C’est donc en cette fin de siècle, que quelques Juif·ves, ouvrier·es, intellectuel·les, militant·es politiques et syndicalistes, décident de se regrouper sous une bannière commune, pour le socialisme et l’émancipation du prolétariat russe, ainsi que précisément, du prolétariat juif.

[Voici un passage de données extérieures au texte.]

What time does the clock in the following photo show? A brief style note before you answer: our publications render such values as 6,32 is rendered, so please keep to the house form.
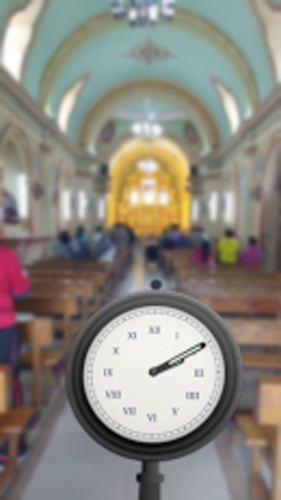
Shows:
2,10
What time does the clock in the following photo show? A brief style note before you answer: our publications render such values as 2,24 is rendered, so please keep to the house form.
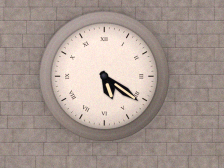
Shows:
5,21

La ligne fondatrice peut être résumée par cette citation d’Arkadi Kremer, un des fondateurs du Bund:
« Une Union générale de toutes les organisations socialistes se fixera pour but non seulement la lutte pour les revendications russes en général, mais aussi pour défendre les intérêts spécifiques des travailleurs juifs, et avant tout le combat contre toutes les lois discriminatoires. Car les ouvriers juifs sont opprimés à la fois en tant que travailleurs et en tant que Juifs ».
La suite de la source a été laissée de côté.